TEXT =>
Prove that f is not integrable on [0,1]

[issacnewton]

Homework Statement

Let ##f(0) = 0## and ##f(x) = 1/x ## if ##0 < x \leqslant 1##. Show that ##f## is not integrable on ##[0,1]##.
Hint: Show that the first term in the Riemann sum, ##f(x_1^*) ~\Delta x##, can be made arbitrarily large

Homework Equations

Definition of integral using Riemann sum

The Attempt at a Solution

Using the definition, we have $$\int_0^1 f(x) dx = \lim_{n \to\infty} \sum_{i=1}^n f(x_i^*) \Delta x $$ Now I am not sure how the hint could be used here. Should I try to go for a proof by contradiction ?

 

[haruspex]

how the hint could be used here

You need to consider specific choices for x₁ and pick corresponding values for x₁^*.

 

[issacnewton]

If we divide ##[0,1]## into ##n## intervals, then ##\Delta x = \frac{1}{n}## and the first interval would be ##[x_0, x_1] = [0, \frac{1}{n}]##. If we take ##x_1^*## to be right endpoint of the interval, then ##f(x_1^*) = 1/(1/n) = n## and hence ##f(x_1^*)\Delta x = 1## How can this be made arbitrarily large ?

DATA EXTRACT =>
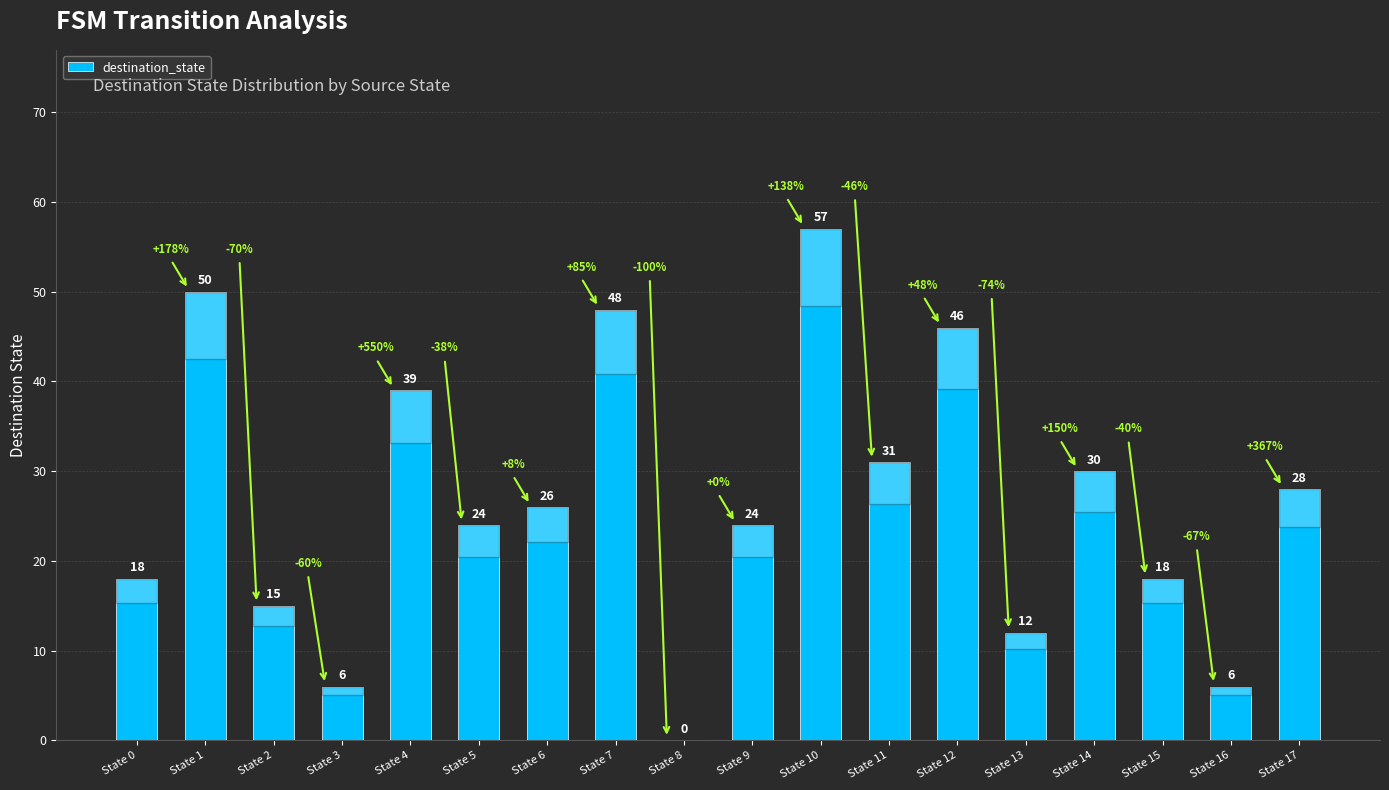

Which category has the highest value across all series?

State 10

INSTRUCTIONS TO FOLLOW => Carry on the forum thread on integrability from the point where it stops. The data is unrelated to the forum thread on integrability.

TASK RESPONSE =>
[nuuskur]

Nvm, didn't notice your last post :/
The definition of the Riemann integral eventually hinges on a limit. Specifically when all of your segments' width goes to zero. In this case, though, the tighter you pick your partition, the larger the sum will become, unbounded. Resulting series diverges.

 

[PeroK]

If we divide ##[0,1]## into ##n## intervals, then ##\Delta x = \frac{1}{n}## and the first interval would be ##[x_0, x_1] = [0, \frac{1}{n}]##. If we take ##x_1^*## to be right endpoint of the interval, then ##f(x_1^*) = 1/(1/n) = n## and hence ##f(x_1^*)\Delta x = 1## How can this be made arbitrarily large ?

The hint looks like a hindrance to me. Try looking at the Riemann sum for ##n##, not just one term.

 

[haruspex]

The hint looks like a hindrance to me. Try looking at the Riemann sum for ##n##, not just one term.

True, but...

How can this be made arbitrarily large ?

So pick a different x₁*.